Your task:
Nothing but the lines from the one containing "middle pip: (248, 133)" through the last line of the data below should be returned, each copied exactly.

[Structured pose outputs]
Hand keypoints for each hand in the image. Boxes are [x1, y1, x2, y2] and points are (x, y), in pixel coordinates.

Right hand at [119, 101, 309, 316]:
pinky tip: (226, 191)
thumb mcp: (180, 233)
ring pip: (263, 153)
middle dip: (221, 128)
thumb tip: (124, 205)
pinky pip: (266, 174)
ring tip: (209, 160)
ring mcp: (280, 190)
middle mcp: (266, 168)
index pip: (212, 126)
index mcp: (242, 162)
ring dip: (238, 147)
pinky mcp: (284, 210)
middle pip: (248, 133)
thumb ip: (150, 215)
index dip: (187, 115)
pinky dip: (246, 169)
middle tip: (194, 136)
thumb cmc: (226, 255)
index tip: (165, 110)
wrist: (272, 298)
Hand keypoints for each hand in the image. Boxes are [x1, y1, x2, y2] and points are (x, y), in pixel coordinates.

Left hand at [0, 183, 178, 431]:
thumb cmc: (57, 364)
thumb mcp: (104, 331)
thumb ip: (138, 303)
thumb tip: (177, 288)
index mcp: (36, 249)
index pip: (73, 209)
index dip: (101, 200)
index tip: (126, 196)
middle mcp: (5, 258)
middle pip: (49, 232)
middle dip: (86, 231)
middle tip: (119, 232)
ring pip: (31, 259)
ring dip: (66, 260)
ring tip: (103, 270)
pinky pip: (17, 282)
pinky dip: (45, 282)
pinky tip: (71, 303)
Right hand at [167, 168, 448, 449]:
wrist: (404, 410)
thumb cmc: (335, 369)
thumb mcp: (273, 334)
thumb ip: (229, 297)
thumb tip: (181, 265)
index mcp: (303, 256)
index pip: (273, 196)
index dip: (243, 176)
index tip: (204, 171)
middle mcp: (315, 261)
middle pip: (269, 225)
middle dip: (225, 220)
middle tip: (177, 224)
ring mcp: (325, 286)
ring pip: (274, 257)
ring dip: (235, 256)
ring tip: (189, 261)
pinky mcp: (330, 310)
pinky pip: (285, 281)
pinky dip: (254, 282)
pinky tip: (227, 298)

Result:
middle pip: (248, 133)
thumb ip: (150, 215)
index dip: (187, 115)
pinky dip: (246, 169)
middle tip: (194, 136)
thumb cmc: (226, 255)
index tip: (165, 110)
wrist: (272, 298)
Hand keypoints for each hand in the image. Boxes are [x1, y1, x2, y2] and points are (x, y), in pixel coordinates.

Left hand at [0, 183, 178, 431]:
thumb cmc: (57, 364)
thumb mcp: (104, 331)
thumb ip: (138, 303)
thumb tip: (177, 288)
index mcp: (36, 249)
index pip: (73, 209)
index dip: (101, 200)
index tip: (126, 196)
middle mcp: (5, 258)
middle pip: (49, 232)
middle dip: (86, 231)
middle tip: (119, 232)
ring pip: (31, 259)
ring dip: (66, 260)
ring tip: (103, 270)
pinky pip: (17, 282)
pinky dip: (45, 282)
pinky tip: (71, 303)
Right hand at [167, 168, 448, 449]:
wrist: (404, 410)
thumb cmc: (335, 369)
thumb mcp: (273, 334)
thumb ip: (229, 297)
thumb tip: (181, 265)
index mcp: (303, 256)
index pip: (273, 196)
index dip: (243, 176)
index tip: (204, 171)
middle mcp: (315, 261)
middle pip: (269, 225)
middle dip: (225, 220)
middle tip: (177, 224)
ring mcp: (325, 286)
ring pip: (274, 257)
ring dip: (235, 256)
ring tip: (189, 261)
pinky mcp: (330, 310)
pinky pip: (285, 281)
pinky dip: (254, 282)
pinky tip: (227, 298)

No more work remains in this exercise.